Segundo a polícia, os contratos do empresário com a prefeitura eram verbais. “É uma situação muito complicada que foi apurada durante as investigações. Existem muitas irregularidades apontadas lá, nas licitações, nos processos de pregão eletrônico, que devem ser investigados a fundo paralelamente ao crime de homicídio”, afirmou o delegado.

O crime

Chiquinho Campaner foi morto em uma estrada de terra na zona rural, na entrada do município. Os tiros atingiram a cabeça, o peito e o corpo do prefeito que morreu no local.

No ataque, o chefe de gabinete, Edmo Gonçalo Marchetti e Ary Santa Rosa também foram baleados.
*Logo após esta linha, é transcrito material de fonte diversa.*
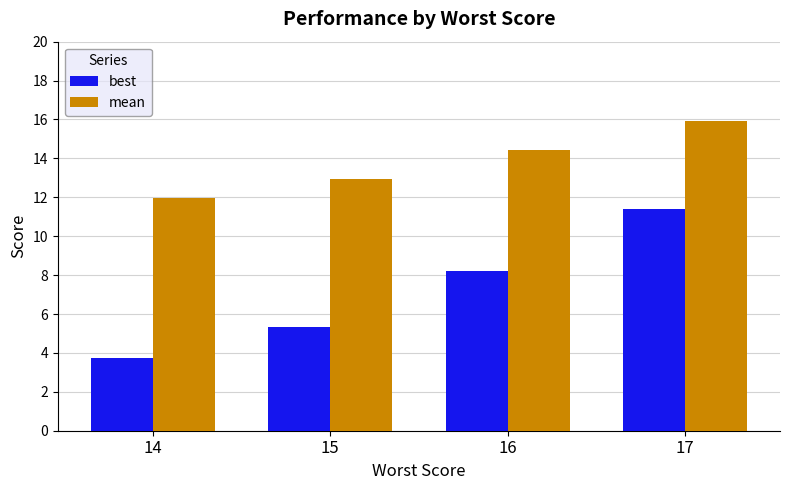

True or false: best has a value of 8.2 at 16.

True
Os dois tiveram ferimentos, foram levados para o hospital e já tiveram alta.

O lavrador Claudinei Bonani foi o primeiro a chegar ao local do crime e ligou para a polícia. “Vi o prefeito caído, juntamente com o Edmo [chefe de gabinete], pedindo socorro”.

Segundo a Polícia Civil, o prefeito não tinha registrado boletim de ocorrência relatando algum tipo de ameaça.

Campaner estava no primeiro mandato como prefeito, após ter sido vereador em Ribeirão Bonito.